Retour sur La Fin de l’homme rouge par la Cie Bloc Opératoire

Homo Sovieticus

 

Emmanuel Meirieu met en scène avec finesse le roman La Fin de l’homme rouge de Svetlana Aleksievitch. Un texte puissant sous forme de témoignages porté par six acteurs habités, provoquant l’émotion et la réflexion pour raconter la Russie après la fin de l’URSS.

 

Svetlana Aleksievitch — prix Nobel de Littérature 2015 — a traversé l’URSS pour récolter des témoignages de la vie quotidienne dans cette époque. Elle en tire ce roman-essai racontant dans les détails la condition humaine dans les rouages de l’utopie meurtrière du système soviétique.

La projection en ouverture de la pièce montrant les exploits de Youri Gagarine dans l’espace laisse rêveurs les travailleurs et finit par se heurter à celles de l’explosion de Tchernobyl. Ces deux visions d’une même nation donnent le ton de la pièce. Des prises de paroles se succèdent. Témoignages d’une époque qui continue de faire fantasmer les uns et cauchemarder les autres.

La prise de parole des nostalgiques d’une époque, sous le témoignage, férocement convaincu, d’André Wilms, interpelle le spectateur. Comment rester croyant, quitte à passer pour un vieux fou, dans un système nourri par la violence, la dénonciation et la pensée unique ?

Lui comme d’autres ne parviendront pas à nouer une existence individualiste après le démantèlement du bloc soviétique. Incapables de s’adapter au capitalisme, « cette société où tout se vend, même les organes », certains choisissent de refuser le changement. C’est le choix d’Igor, qui se suicide à l’âge de quatorze ans.

Les récits traumatisés par la contrainte et la violence s’y opposent.
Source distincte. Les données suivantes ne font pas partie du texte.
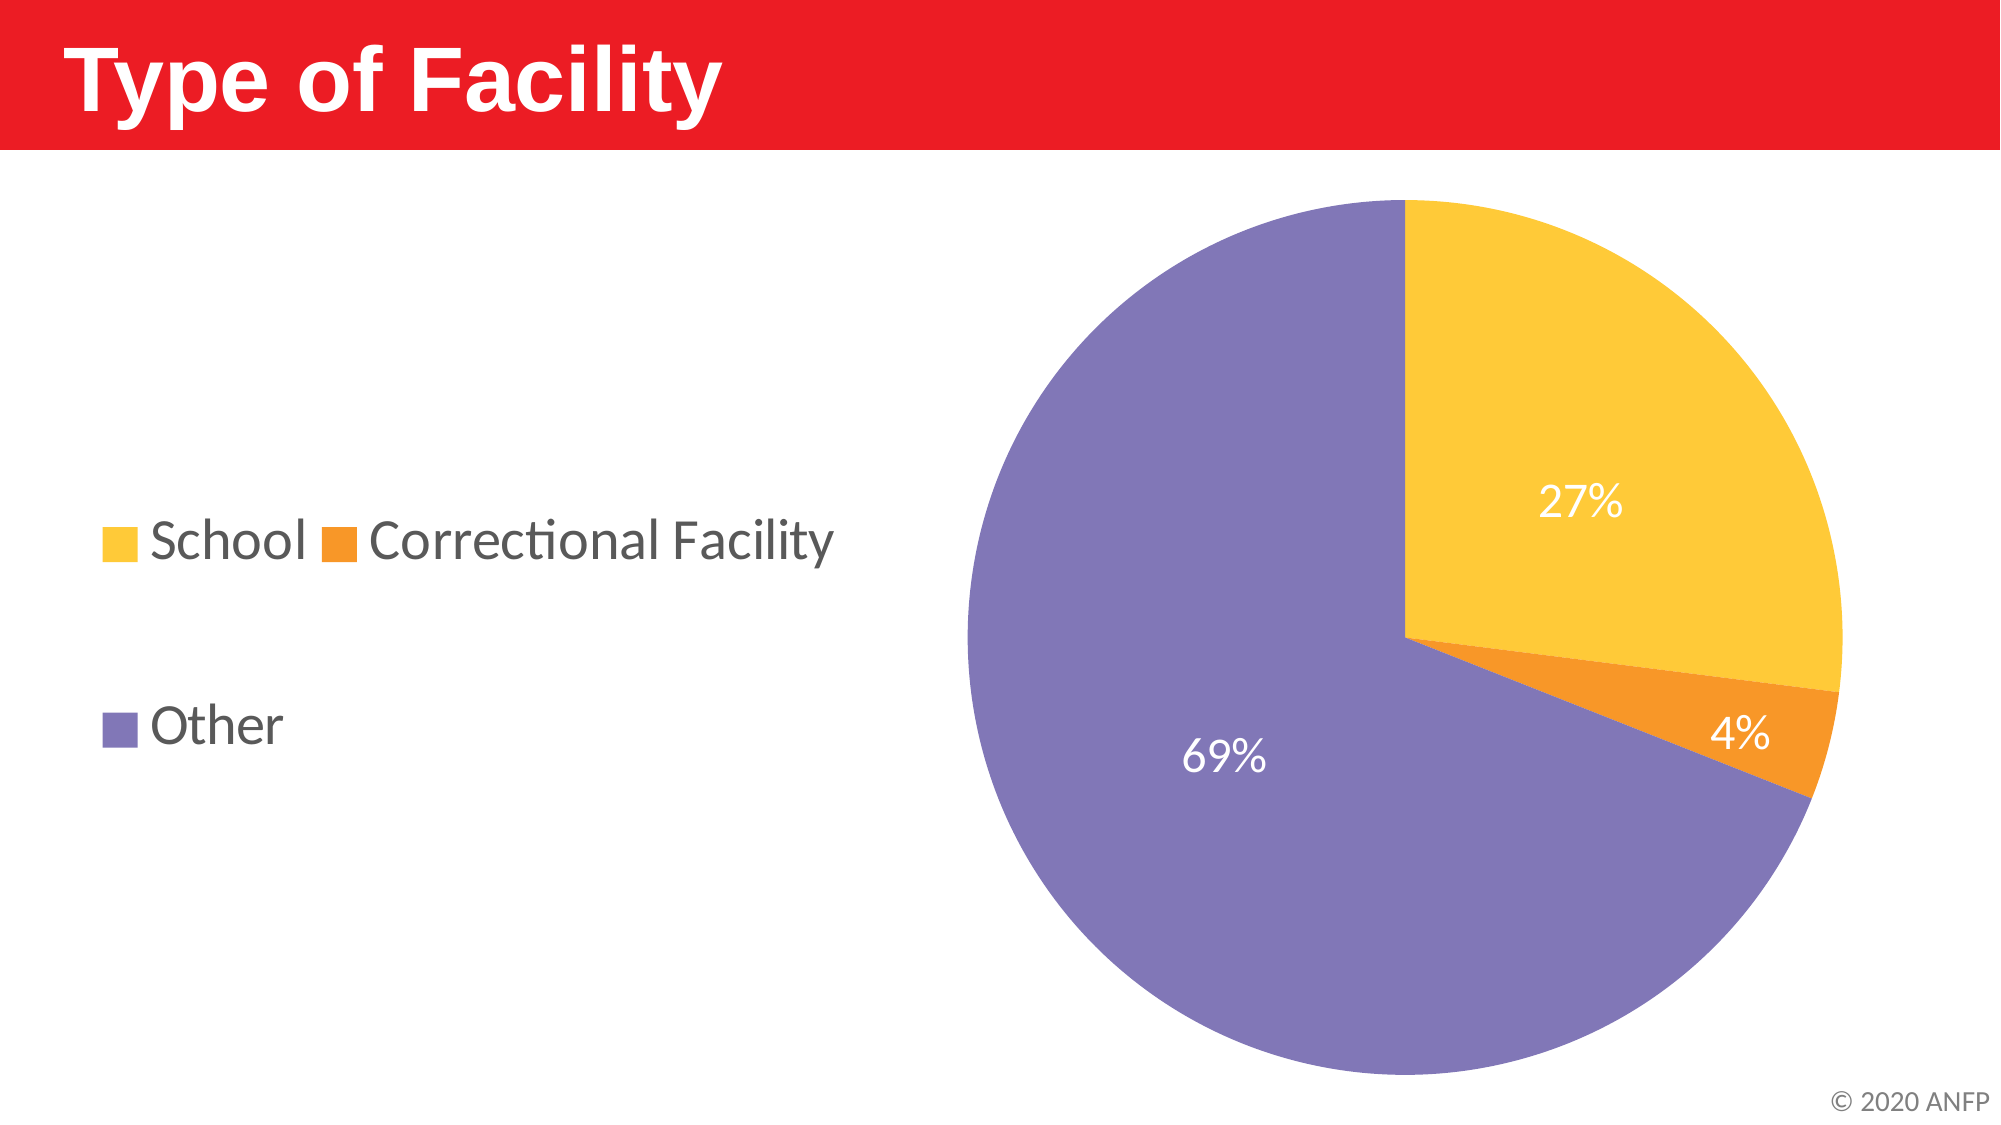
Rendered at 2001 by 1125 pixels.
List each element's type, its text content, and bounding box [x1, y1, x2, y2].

text_box © 2020 ANFP [1812, 1074, 2000, 1125]
chart [74, 199, 1926, 1076]
text_box Type of Facility [49, 18, 1325, 132]
text_box [0, 0, 2000, 152]
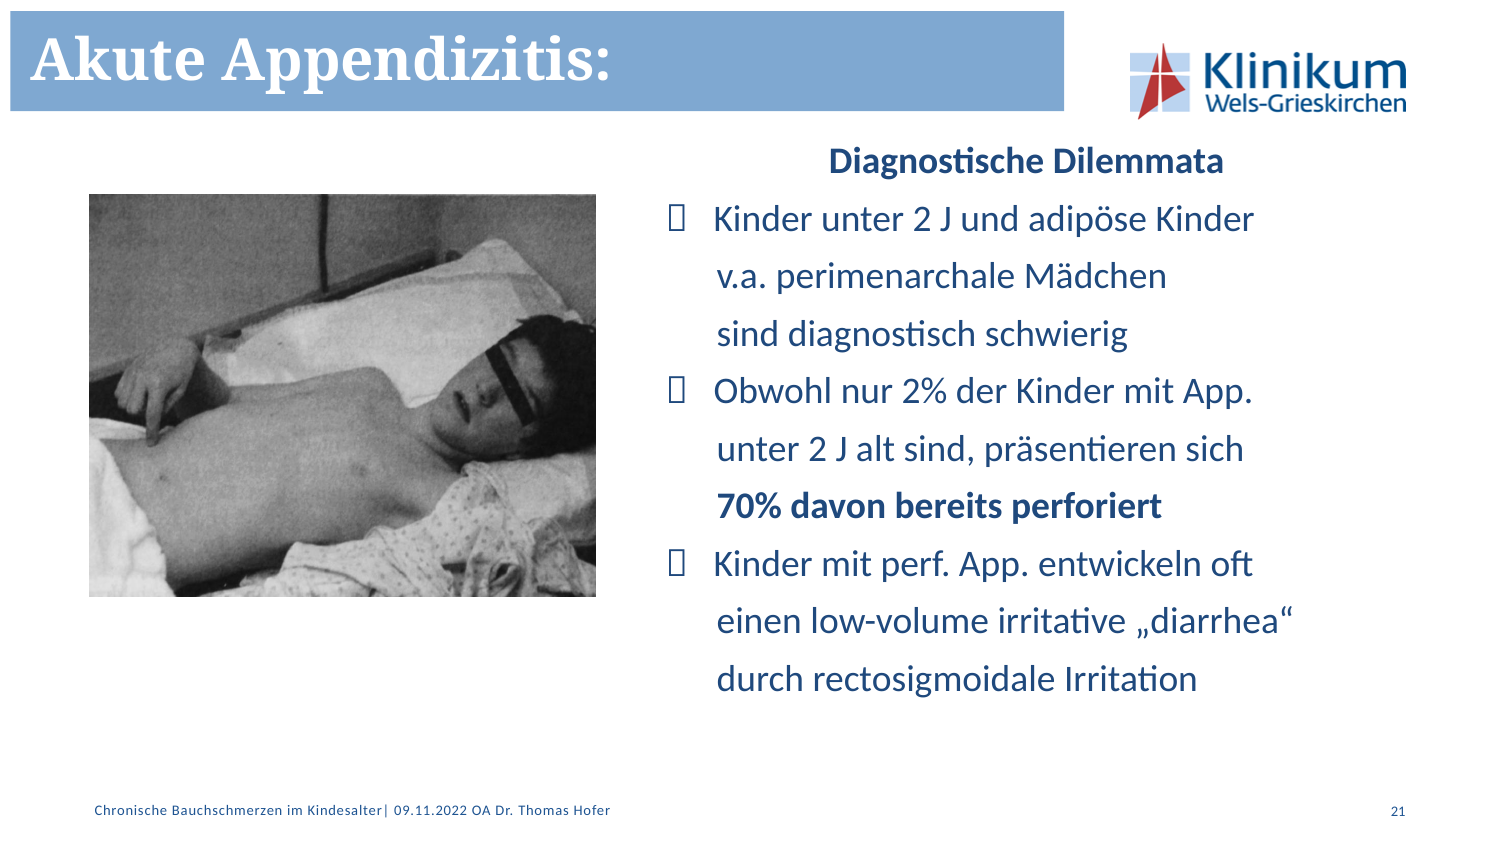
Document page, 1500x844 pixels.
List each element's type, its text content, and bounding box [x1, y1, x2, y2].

text_box Akute Appendizitis: [15, 14, 989, 100]
picture [88, 194, 596, 597]
picture [1130, 43, 1406, 120]
text_box Diagnostische Dilemmata  Kinder unter 2 J und adipöse Kinder v.a. perimenarchale Mädchen sind diagnostisch schwierig  Obwohl nur 2% der Kinder mit App. unter 2 J alt sind, präsentieren sich 70% davon bereits perforiert  Kinder mit perf. App. entwickeln oft einen low-volume irritative „diarrhea“ durch rectosigmoidale Irritation [650, 128, 1404, 707]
Se raconte la monstruosité des hommes vue, entendue ou laissée faire pour nourrir un système dont les ressources provenaient de la conviction inébranlable de ses citoyens d’agir pour le bien de la nation.

Les témoignages des convaincus croisent ceux des opposants et des abandonnés de ce système.
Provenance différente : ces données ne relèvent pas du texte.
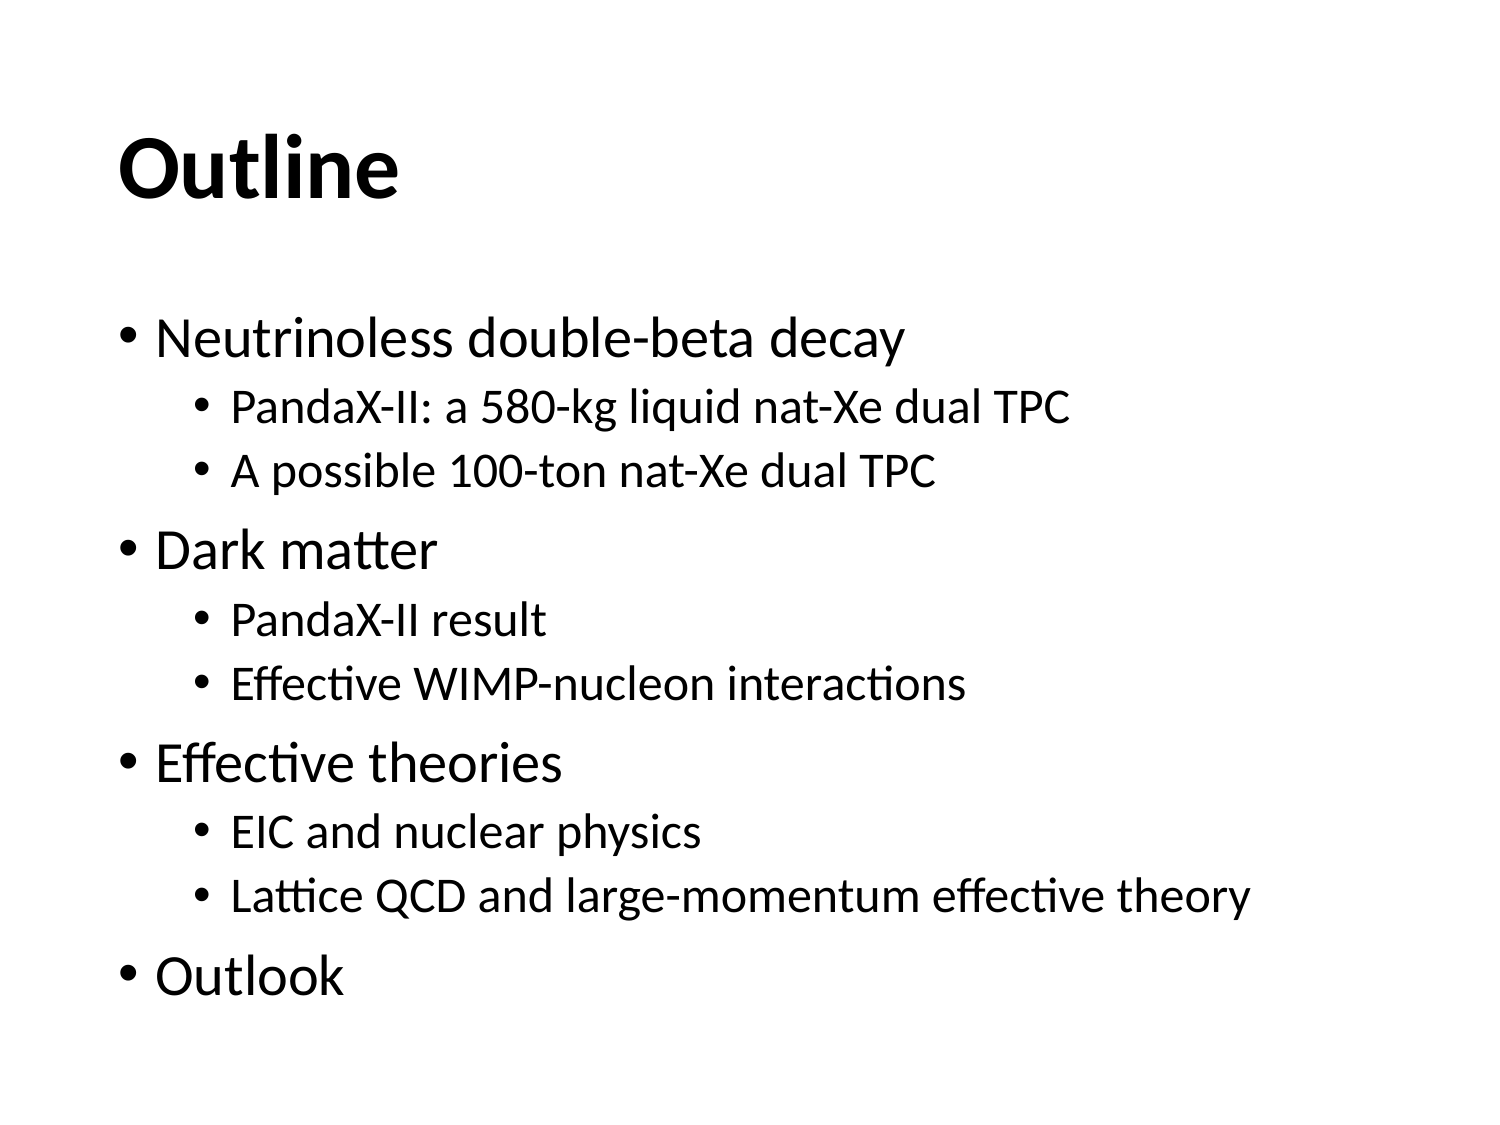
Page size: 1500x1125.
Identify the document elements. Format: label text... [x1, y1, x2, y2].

title Outline [103, 59, 1397, 278]
list Neutrinoless double-beta decay PandaX-II: a 580-kg liquid nat-Xe dual TPC A possible 100-ton nat-Xe dual TPC Dark matter PandaX-II result Effective WIMP-nucleon interactions Effective theories EIC and nuclear physics Lattice QCD and large-momentum effective theory Outlook [103, 299, 1397, 1014]
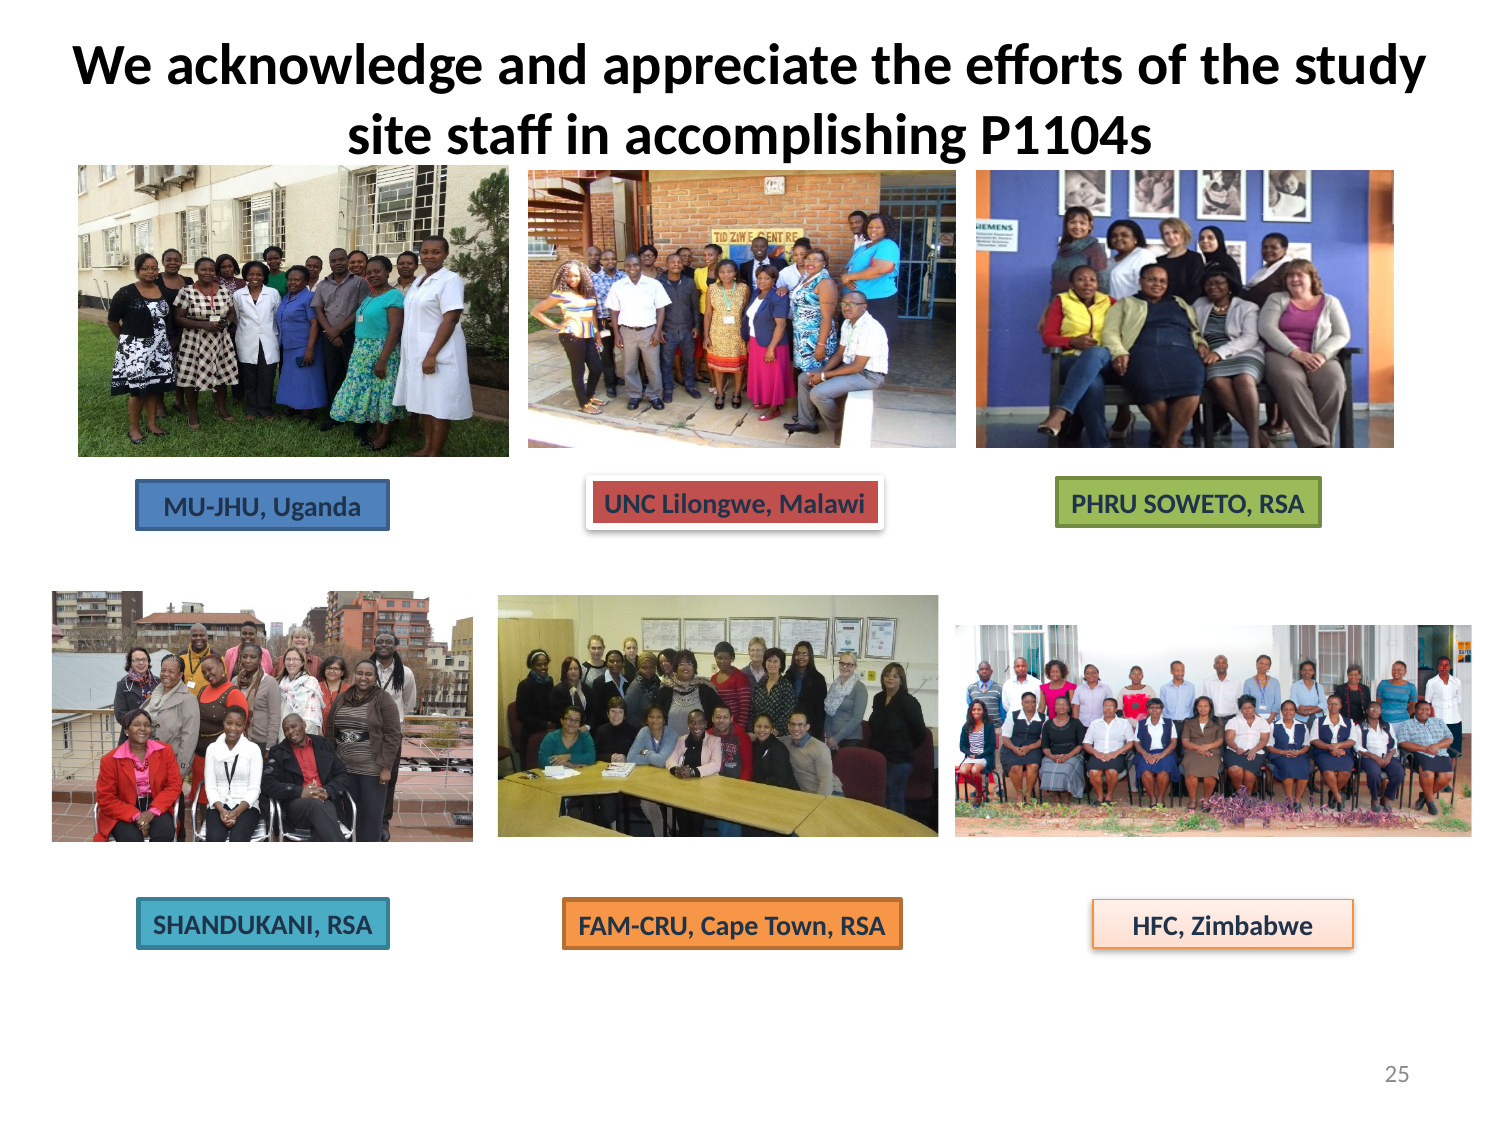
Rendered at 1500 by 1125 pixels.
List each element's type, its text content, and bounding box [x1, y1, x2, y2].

Chaque récit est incarné et porté avec dignité. La puissance des textes délivre toute l’humanité — et parfois l’inhumanité — de ces hommes et femmes.

Il règne dans la salle une tension permanente ; le spectateur est plongé dans l’histoire d’individus dont l’individualité même a été niée par un système politique. Se raconter est d’autant plus une lutte permettant de mettre un point final sur une époque révolue.

 

Cécile Mathieu (avec NG)

 

La Fin de l’homme rouge par la Cie Bloc Opératoire était présenté du 8 au 19/10 au Théâtre La Criée.